Saiba onde fica área de exploração de petróleo em Rondônia ofertada em leilão

Saiba onde fica área de exploração de petróleo em Rondônia ofertada em leilão
25 de junho de 2025

Bacia do Parecis é a única bacia terrestre do Brasil e fica entre Rondônia e Mato Grosso; Área do estado não foi arrematada.

FONTE: g1.

Nesta semana, a Agência Nacional do Petróleo, Gás Natural e Biocombustíveis (ANP) realizou um leilão de concessão de 172 áreas para exploração de petróleo no Brasil. Entre as regiões oferecidas, está a bacia do Parecis, localizada entre Rondônia e Mato Grosso.

Desde de 1988, segundo relatório da ANP, a área, superior a 60 mil km², é utilizada para estudos e exploração. O território está dividido em dois setores, sendo o SPRC-O no sul de Rondônia e o SPRC-L no Mato Grosso, onde fica o bloco que será explorado.

Área que a Bacia do Parecis abrange em Mato Grosso e Rondônia — Foto: Reprodução

Área que a Bacia do Parecis abrange em Mato Grosso e Rondônia — Foto: Reprodução

Durante o leilão, 34 blocos exploratórios foram arrematados, incluindo blocos da bacia do Parecis do setor SPRC-L, na região de Mato Grosso. Segundo informações da ANP, o consórcio vencedor foi a Dillanz, que ofertou investimento mínimo de R$ 12 milhões na fase de exploração.

A empresa, segundo site oficial, tem raízes no Rio Grande do Sul e “é uma multinacional de grande porte com presença estratégia em quatro países: Brasil, Portugal, Estados Unidos e Inglaterra”.

Veja onde ficam as áreas oferecidas no leilão:

Brasil realiza leilão de 172 áreas para exploração de petróleo — Foto: Arte/g1

Brasil realiza leilão de 172 áreas para exploração de petróleo — Foto: Arte/g1

Preocupação ambiental

Os principais destaques entre as áreas arrematadas são as regiões pertencentes à Bacia da Foz do Amazonas, na Margem Equatorial. A área tem sido apelidada de “novo pré-sal” devido ao seu potencial para abrigar grandes reservas de petróleo, embora a exploração levante preocupações ambientais.

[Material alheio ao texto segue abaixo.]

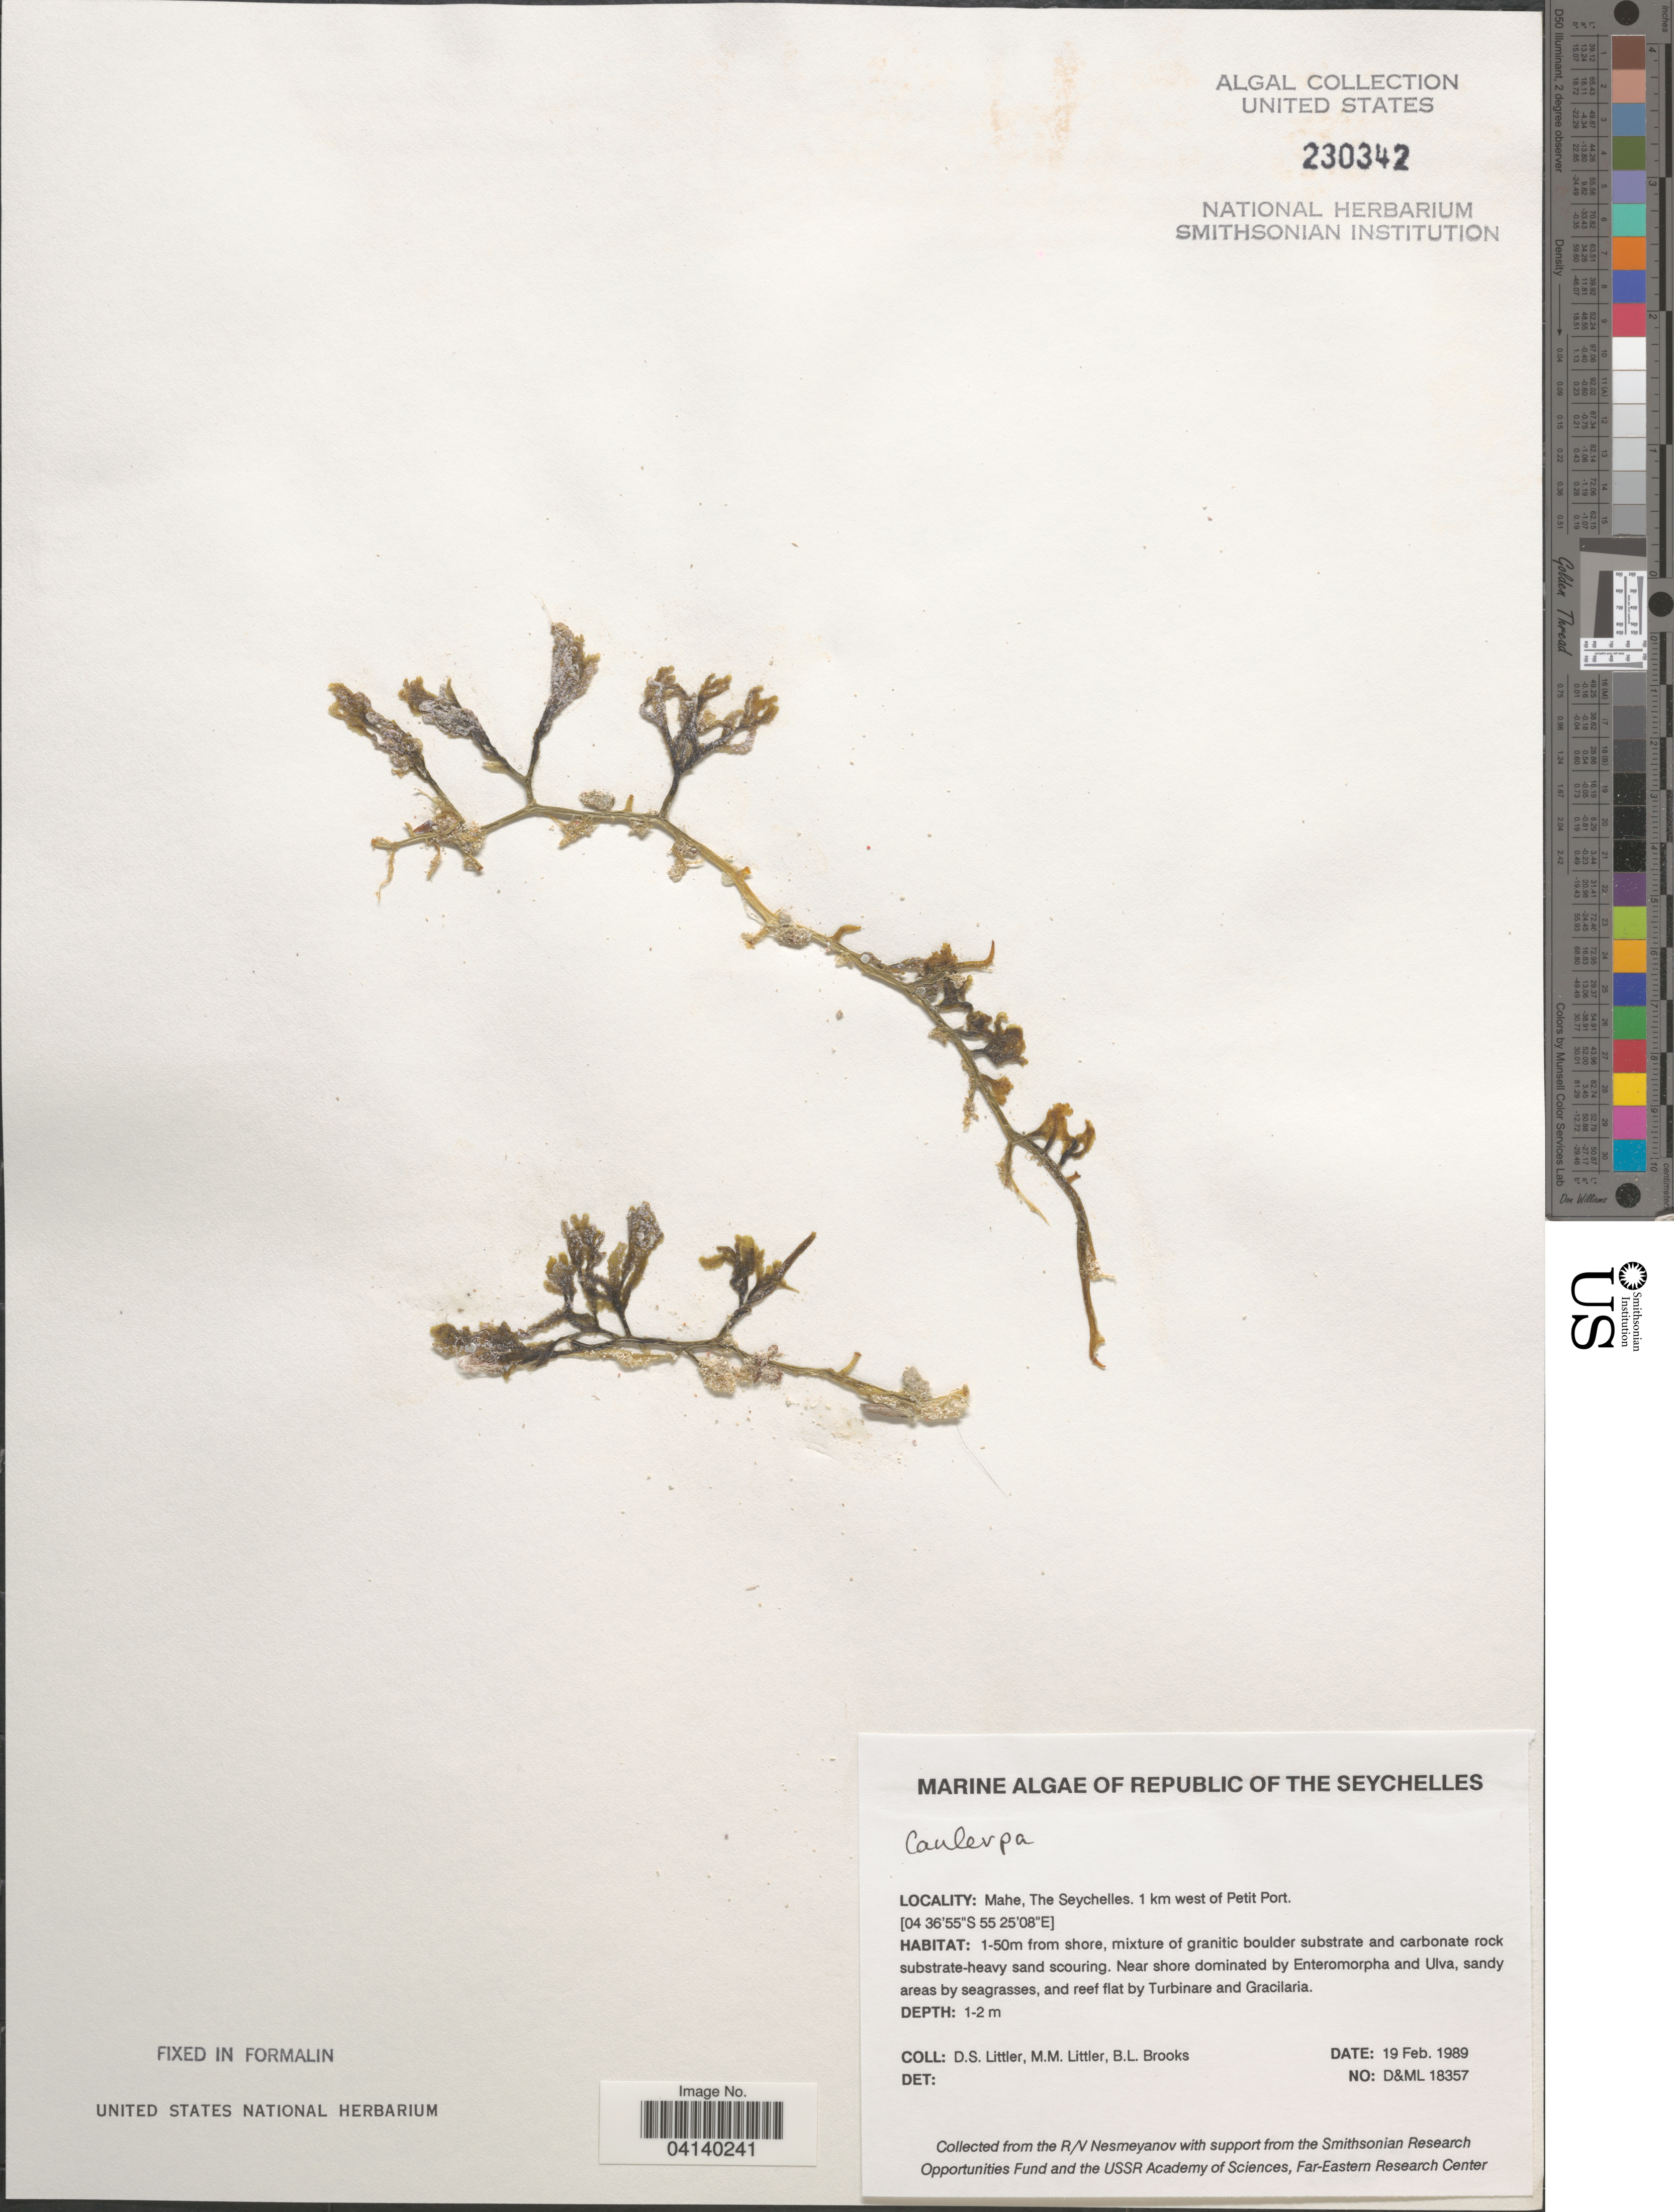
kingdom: Plantae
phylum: Chlorophyta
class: Ulvophyceae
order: Bryopsidales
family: Caulerpaceae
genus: Caulerpa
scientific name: Caulerpa sp.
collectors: D. S. Littler & B. Brooks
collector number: D&ML18357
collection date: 1989-02-19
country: Seychelles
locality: Republic of the Seychelles. Mahe. 1 km west of Petit Port. 1-50m from shore.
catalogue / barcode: US 230342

A região abriga uma rica biodiversidade e cerca de 13 mil indígenas, que poderiam ser impactados em caso de um eventual derramamento de óleo no mar.

Atualmente, a Petrobras busca obter do Ibama o licenciamento ambiental para perfurar o bloco FZA-M-59 (também conhecido como bloco 59), adquirido pela estatal na costa do Amapá, onde espera confirmar a existência de uma reserva significativa de petróleo.